## Page text
╭──

On 12/12/2013 11:27, Pieter De Wit wrote:
Hi List,
Given the recent work done with techs like CUDA etc. - has the idea
been floated to use the video card for RAID parity calculations vs the
CPU ?
Sending the XOR computation to the GPU is like shooting a fly with a cannon.
The bandwidth to the GPU would be the bottleneck by 2 orders of
magnitude if you try to do this.
XOR is a way too simple operation. Even if it was a stream of double *
double multiplications, the bottleneck would lie in the bandwidth
to/from the GPU.
You can gain something only if you do a matrix multiplication where each
float or double is uploaded only once but reused many times in all the
row x column multiplications.
The best performers on the GPU are the autoctonous applications, which
operate autonomously and communicate very little with the CPU for a very
long time.

╰──

## Excerpted data
╭──

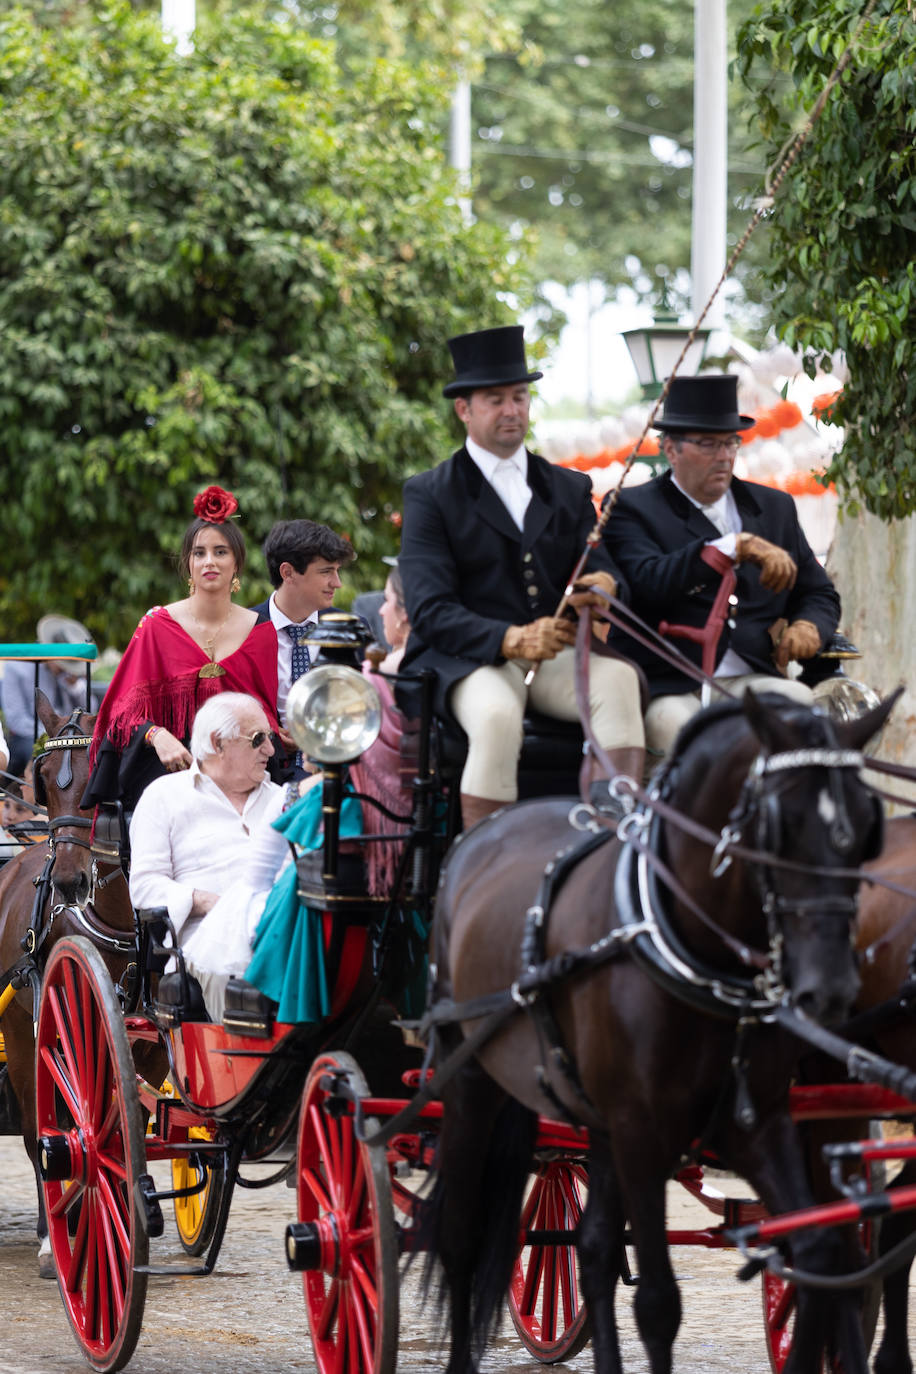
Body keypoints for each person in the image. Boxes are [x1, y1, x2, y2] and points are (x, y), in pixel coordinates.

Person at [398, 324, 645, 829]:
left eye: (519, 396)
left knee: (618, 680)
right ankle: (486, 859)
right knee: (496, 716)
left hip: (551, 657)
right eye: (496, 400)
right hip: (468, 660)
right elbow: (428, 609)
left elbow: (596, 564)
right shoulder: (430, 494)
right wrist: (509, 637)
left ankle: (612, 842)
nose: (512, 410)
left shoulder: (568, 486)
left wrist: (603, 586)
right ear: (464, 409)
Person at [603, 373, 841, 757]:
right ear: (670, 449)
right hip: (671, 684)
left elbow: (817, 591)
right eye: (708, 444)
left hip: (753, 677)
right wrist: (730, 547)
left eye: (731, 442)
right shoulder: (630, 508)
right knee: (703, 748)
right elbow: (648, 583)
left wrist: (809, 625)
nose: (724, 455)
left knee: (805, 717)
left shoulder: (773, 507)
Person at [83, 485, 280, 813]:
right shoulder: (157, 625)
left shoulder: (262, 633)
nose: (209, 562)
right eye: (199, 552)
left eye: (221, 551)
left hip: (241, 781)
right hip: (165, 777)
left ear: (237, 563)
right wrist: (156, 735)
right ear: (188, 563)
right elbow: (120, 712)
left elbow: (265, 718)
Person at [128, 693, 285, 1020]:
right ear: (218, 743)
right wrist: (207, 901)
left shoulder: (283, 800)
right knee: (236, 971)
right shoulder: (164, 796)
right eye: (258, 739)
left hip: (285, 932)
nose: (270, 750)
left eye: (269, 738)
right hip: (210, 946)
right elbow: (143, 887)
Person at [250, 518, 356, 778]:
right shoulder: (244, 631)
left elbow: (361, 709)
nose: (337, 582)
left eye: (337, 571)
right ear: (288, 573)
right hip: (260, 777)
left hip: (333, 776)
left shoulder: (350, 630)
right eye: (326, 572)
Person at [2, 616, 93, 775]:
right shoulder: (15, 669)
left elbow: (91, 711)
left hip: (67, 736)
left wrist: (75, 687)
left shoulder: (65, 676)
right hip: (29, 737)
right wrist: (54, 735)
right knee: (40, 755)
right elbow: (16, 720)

╰──
╭──

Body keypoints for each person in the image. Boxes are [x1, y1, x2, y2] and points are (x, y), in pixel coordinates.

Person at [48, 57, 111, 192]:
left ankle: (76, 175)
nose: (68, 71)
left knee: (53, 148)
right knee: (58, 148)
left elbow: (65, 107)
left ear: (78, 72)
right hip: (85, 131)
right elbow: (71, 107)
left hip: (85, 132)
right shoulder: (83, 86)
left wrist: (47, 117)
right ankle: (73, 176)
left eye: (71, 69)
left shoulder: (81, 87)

╰──

## Task item
Copy out the whole forum post on using the GPU for RAID parity word for word, from its first line to its last.

## Solution below
On 12/12/2013 11:27, Pieter De Wit wrote:
Hi List,
Given the recent work done with techs like CUDA etc. - has the idea
been floated to use the video card for RAID parity calculations vs the
CPU ?
Sending the XOR computation to the GPU is like shooting a fly with a cannon.
The bandwidth to the GPU would be the bottleneck by 2 orders of
magnitude if you try to do this.
XOR is a way too simple operation. Even if it was a stream of double *
double multiplications, the bottleneck would lie in the bandwidth
to/from the GPU.
You can gain something only if you do a matrix multiplication where each
float or double is uploaded only once but reused many times in all the
row x column multiplications.
The best performers on the GPU are the autoctonous applications, which
operate autonomously and communicate very little with the CPU for a very
long time.